Fırat kızın ne kadar üzüldüğünü gördüğünde aniden vücudunu kaplayan sinire anlam veremedi. Küçük mimar hanımını böyle huzursuz ve yüzü asık görmeye dayanamıyordu belli ki, buna emin oldu. ‘’Tamam dert etme, kameralardan bulunur nasılsa.’’ Sakin bir sesle konuştu. Tek derdi kızı da sakinleştirmekti. Ama Havin devirdiği gözlerini ona çevirince sessizleşti. ‘’Peki eve nasıl dönücem ben?’’
‘’Ben seni bırakırım, sıkıntı yok, hadi gel.’’ Eğilip kızın az önce yere düşen çantasını aldı hemen. Havin hala keyifsizdi ve adamı sessizce izlemekle yetindi. ‘’Hadi gelsene.’’ Derken boşta kalan elini kızın beline sardı Fırat ve kendi arabasına doğru sürüdü kızı. Kapısını açıp binmesini bekledikten sonra çantasını da uzattı ve rahatlatmak için sessizce gülümsedi. Kapıyı kapatıp kendi tarafına dolanırken telefonunu çıkartıp ilgilenmeleri için birkaç adamına haber vermişti bile.
Yola çıktıklarından beri Havin hala daha huzursuz ve asık suratlıydı. Fıray yolu izlerken arada dönüp onu da kontrol ediyordu. En sonunda dayanamayıp radyoya uzandı, keyifli birkaç şarkı aradı. ‘’Bu kalsın mı?’’ diye sordu birkaç kanal değiştirdikten sonra, yine konuşmadı kız sessizce kafa sallayıp dışarısını seyretmeye koyuldu.
‘’Hadi ama asma artık yüzünü, bak çocuklar arabanı tamire götürecekler, ayrıca yapanıda bulucaz merak etme.’’
‘’Sorun araba değil, elbette düzelir ama kim neden yaptı ki böyle bir şeyi?’’
‘’Bilemiyorum, belki sadece sana özel bir şey değildir, yani bizimle derdi olan biri seni bulmuş olabilir.’’
‘’Gerçekten çok şanslı günümdeyim.’’ Deyip derin bir nefes verdi kız. Sonra yanındaki adama taraf döndü, her şeye rağmen o olmasa durum daha da zorlaşabilirdi. Gülümsedi hafifçe. ‘’Teşekkür ederim.’’ Diye mırıldandı.
‘’Efendim?’’ Gerçekten anlamadığı için tekrarlamasını istemişti Fırat ama kız bilerek yaptığını düşünüp gözlerini devirdi. ‘’Sanki duymadınız.’’
‘’Hayır gerçekten duymadım, ne demiştin?’’
‘’Teşekkür ederim dedim.’’
‘’Vaaooh! Küçük mimar hanım teşekkür etmeyide biliyor demek.’’ Derken abartılı bir şaşkınlığı vardı Fırat’ın. Ve Havin yine üşenmeden gözlerini devirdi. Adamın egosu her zamankinden daha da kaplamıştı arabanın içini. ‘’Ben kalkayım arkaya geçeyimde, öne egonuz otursun isterseniz?’’

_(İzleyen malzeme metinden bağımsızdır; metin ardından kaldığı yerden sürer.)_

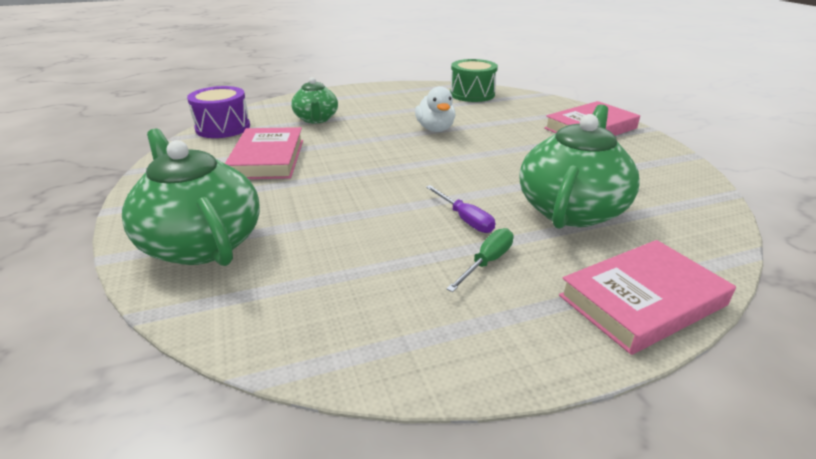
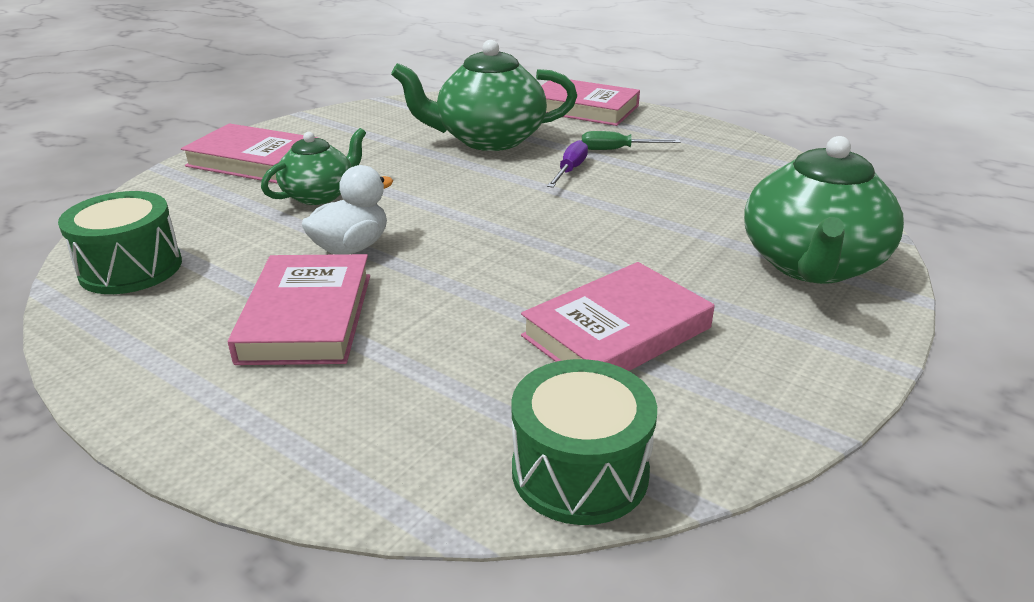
camera: 125 degrees left, 0 degrees up
purple drum [187,86,250,138] -> green drum [511,359,657,525]
green teapot [291,77,338,124] -> green teapot moved to [261,128,366,205]
none -> pink book [228,254,370,365]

Kızın laf soktuğunu anladığı an güçlü bir kahkaha sesi çıkmıştı Fırattan. Mimar hanım her şeye rağmen yine formundaydı ve kabul etmesi gerekse, onunla böyle didişmek hoşuna gidiyordu.
*
Evin önüne geldiklerinde yavaşladı Fırat ve kızın inmesi için müsait bir kaldırım kenarında durdu. Havin kemerini çözerken adama dönüp sessizce gülümsedi ve bu kez mırıldanmadan, gür bir sesle ‘’Yardım ettiğiniz için teşekkürler, siz olmasanız gecem daha zor geçerdi herhalde. ‘’ dedi.

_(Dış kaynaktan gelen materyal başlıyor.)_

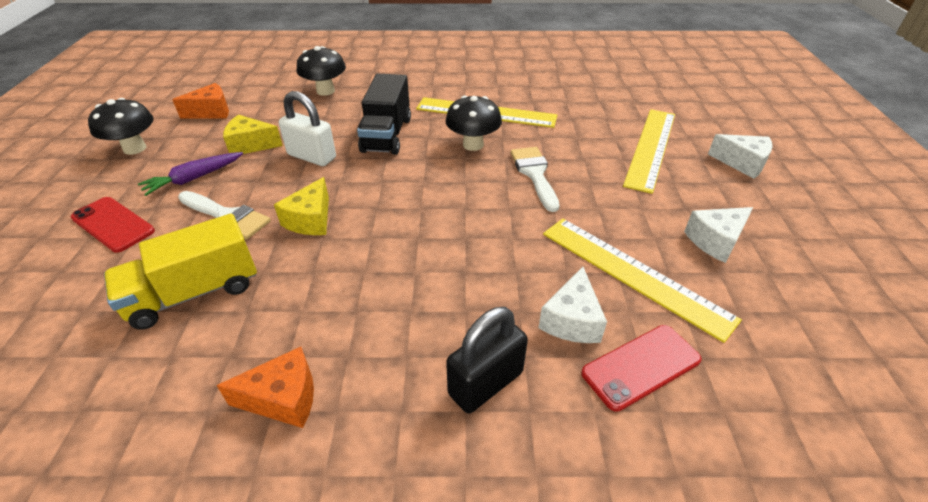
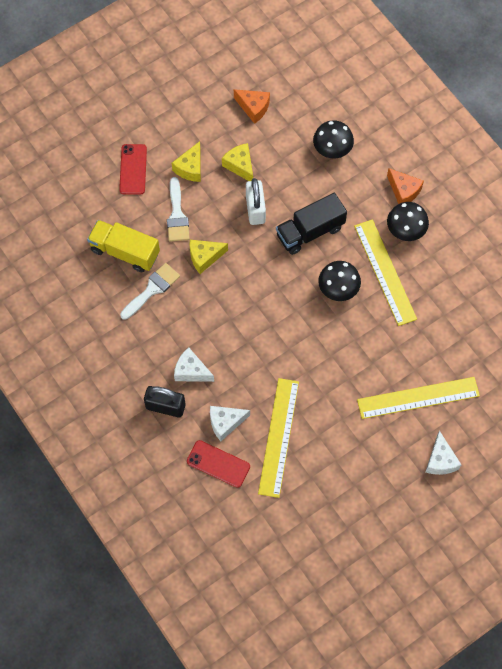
camera: 55 degrees right, 25 degrees up
black mushroom [88,98,154,155] -> black mushroom moved to [387,202,429,241]
purple carrot [138,152,243,196] -> yellow cheese [172,141,201,182]
orange cheese [216,347,314,428] -> orange cheese moved to [387,168,424,204]
white brush [511,147,559,212] -> white brush moved to [120,263,180,320]
white cheese [684,207,753,263] -> white cheese moved to [174,347,214,382]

‘’Önemli değil, sen iyi ol yeter. Hadi git güzel bir uyku çek, yarın önemli bir toplantımız var seninle.’’
Toplantıdan haberi yoktu Havinin. Öyle ki şaşkınlığından ‘sen iyi ol yeter ki’ sözünü bile atlamıştı. ‘’Ne toplantısı?’’

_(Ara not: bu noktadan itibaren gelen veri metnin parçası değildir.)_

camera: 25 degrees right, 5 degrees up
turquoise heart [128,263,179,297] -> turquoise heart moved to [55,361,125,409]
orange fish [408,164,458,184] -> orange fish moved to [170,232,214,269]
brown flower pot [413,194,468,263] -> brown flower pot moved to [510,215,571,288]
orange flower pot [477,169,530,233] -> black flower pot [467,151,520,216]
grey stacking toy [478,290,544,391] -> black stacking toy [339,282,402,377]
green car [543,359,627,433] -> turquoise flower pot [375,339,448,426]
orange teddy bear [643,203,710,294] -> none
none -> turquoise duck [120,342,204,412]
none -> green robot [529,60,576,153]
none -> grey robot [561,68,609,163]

‘’Özel bir toplantı, seni tanıştırmak istediğim bazı dostlarım var. Hadii, çok soru sordun git dinlen.’’
Daha fazla ısrar etmedi kız. Gülümseyerek kapısını açıp aşağı indi ve patronunu nezaketle selamlayıp ‘’İyi geceler’’ dedikten sonra kapattı. Arkasını dönüp evin geniş kapılarına doğru yürümeye başladı. Fırat bir süre kızı izledi, tam aracını çalıştıracakken evin önüne yanaşan taksi çekti dikkatini. Sonrasında Havininde taksiye taraf döndüğünü gördü ve içinden inen adamı görünce genişçe gülümsediğini gördü. Bedenindeki bütün sinirler gerilirken araçtan inen adam taksicinin parasını ödemek için yüzünü döndüğünde öfkesi katlandı Fıratın. Yanlış görmüyordu, adam sabah Havinle derin bir sohbete dalıp bütün gün öfkeden kudurmasına sebep olan dekorasyon firması sahibi Burak beydi!